The road currently ends at US Highway 1. The extension would connect US 1 to Thomson Mill Road and eventually link to Old Highway 98. The proposed 1.5-mile extension is expected to be completed in 2010.

Neighbors are concerned about declining property values and their quality of life.

Lenore and Richard Ziff moved into the Wakefield Plantation neighborhoods 2½ years ago.

The Ziffs said they were notified about a road, but said representatives were “less than forthright” about the kind of road that would be built and how close it would be to the homes. The Ziffs said the builder, Pulte Homes, didn’t offer details.

Sheryle L. Kursar of Pulte Homes said in a statement to WRAL-TV that all homeowners signed a full disclosure agreement.

“Each homeowner signed an addendum to their contracts acknowledging their understanding that the bypass was going to be built,” Kursar said.

Kursar said that when Pulte Homes purchased the home sites in September 2004, the project was already approved. Homeowners were given the contact information for the state Department of Transportation so they could stay updated on the progress of the road. The bypass at that time was public record, she said.

Lenore Ziff said a lot of people “did not expect a major highway.”

● **What you have to do**
Pick up the road extension article after its last sentence and write the next few paragraphs.

(Saved data entries)
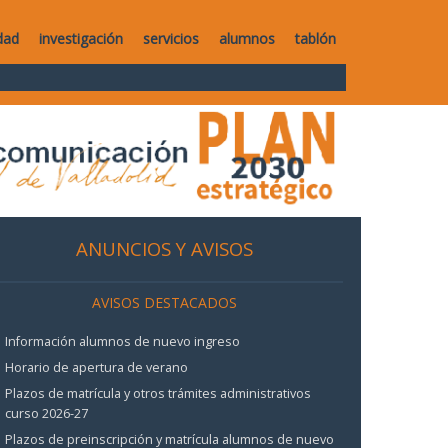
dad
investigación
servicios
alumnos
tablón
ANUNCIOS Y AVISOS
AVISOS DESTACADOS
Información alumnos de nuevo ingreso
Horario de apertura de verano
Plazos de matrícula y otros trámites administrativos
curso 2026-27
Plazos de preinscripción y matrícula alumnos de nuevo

---

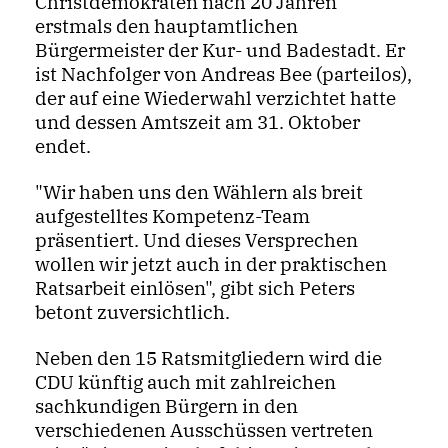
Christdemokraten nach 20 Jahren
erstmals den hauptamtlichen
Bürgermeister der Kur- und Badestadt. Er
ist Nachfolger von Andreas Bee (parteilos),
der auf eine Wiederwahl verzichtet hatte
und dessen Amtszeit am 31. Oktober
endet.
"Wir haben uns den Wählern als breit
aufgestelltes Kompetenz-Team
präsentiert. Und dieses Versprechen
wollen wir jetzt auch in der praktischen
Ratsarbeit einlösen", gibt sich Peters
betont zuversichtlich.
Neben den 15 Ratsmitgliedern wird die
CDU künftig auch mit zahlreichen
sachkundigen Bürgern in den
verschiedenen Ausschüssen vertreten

● **Final answer**
“Seems to me the road’s going to be in my back yard pretty much,” Lenore Ziff said of the road that will be the last leg of the 98 bypass.

The Ziffs are concerned about the proximity of the road to their home and the possible noise. Lenore Ziff added that some foliage would be helpful to prevent them from looking at an “ugly wall.”

The noise may be a problem for some residents.

“If you build as a developer or property owner after the date of public record, then we’re not allowed to spend federal state dollars to build a noise buffer,” said Wally Bowman, an engineer with the Department of Transportation.

The DOT bought the right of way more than 12 years ago, before the homes on Basketweave Drive were built.

DOT officials plan to meet with neighbors later this month.

While some residents are putting up for-sale signs, the Ziffs say they’ll try to live with the bypass.

“It’s just sad, because everybody is really unhappy,” Lenore Ziff said.